- [Work request] Where in the data does the word "ESGA" appear? Find those lines and copy them.

(Items from a data source)
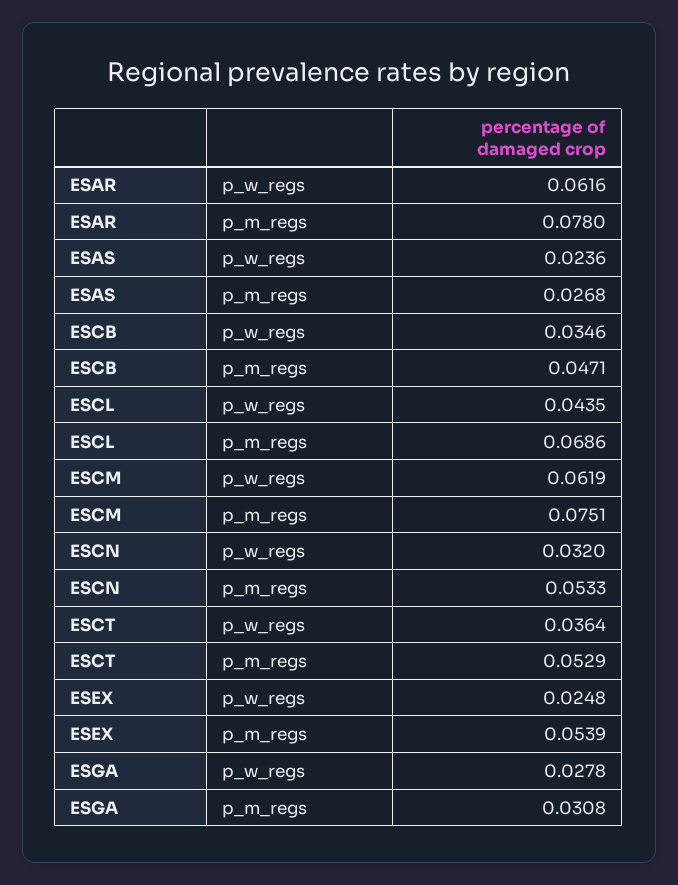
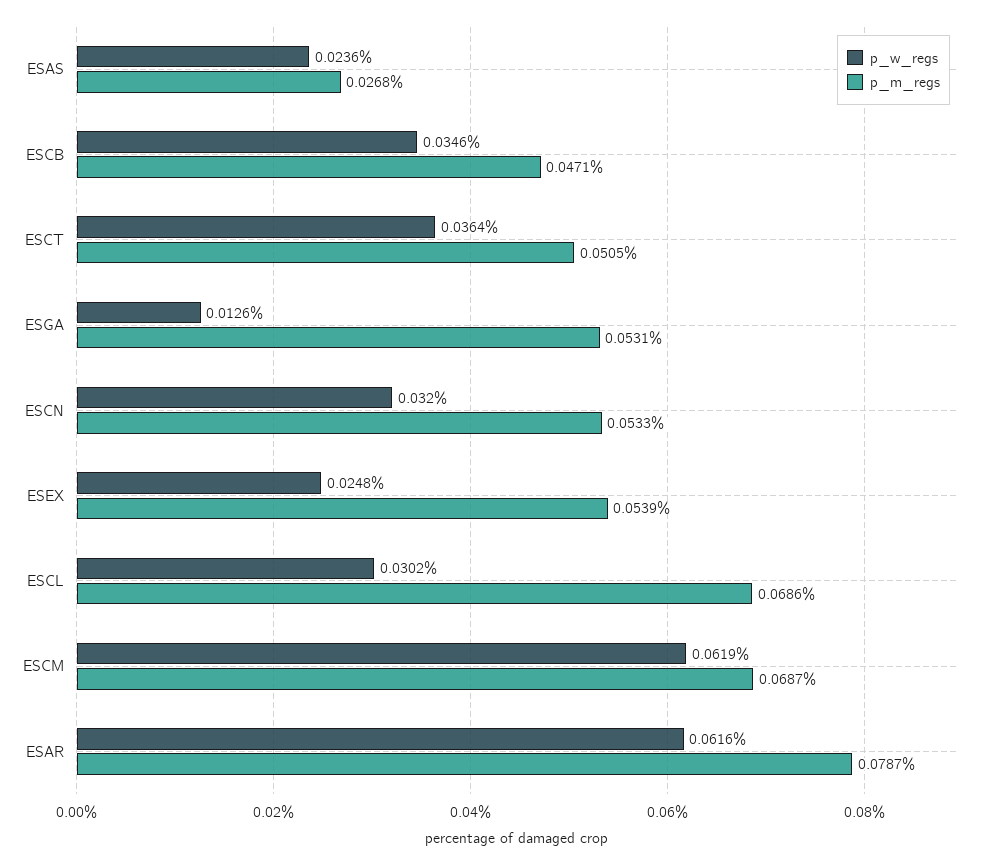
p_m_regs, ESAR: 0.078 -> 0.0787
p_w_regs, ESCL: 0.0435 -> 0.0302
p_m_regs, ESCM: 0.0751 -> 0.0687
p_m_regs, ESCT: 0.0529 -> 0.0505
p_w_regs, ESGA: 0.0278 -> 0.0126
p_m_regs, ESGA: 0.0308 -> 0.0531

- [Your response]
p_w_regs, ESGA: 0.0278 -> 0.0126
p_m_regs, ESGA: 0.0308 -> 0.0531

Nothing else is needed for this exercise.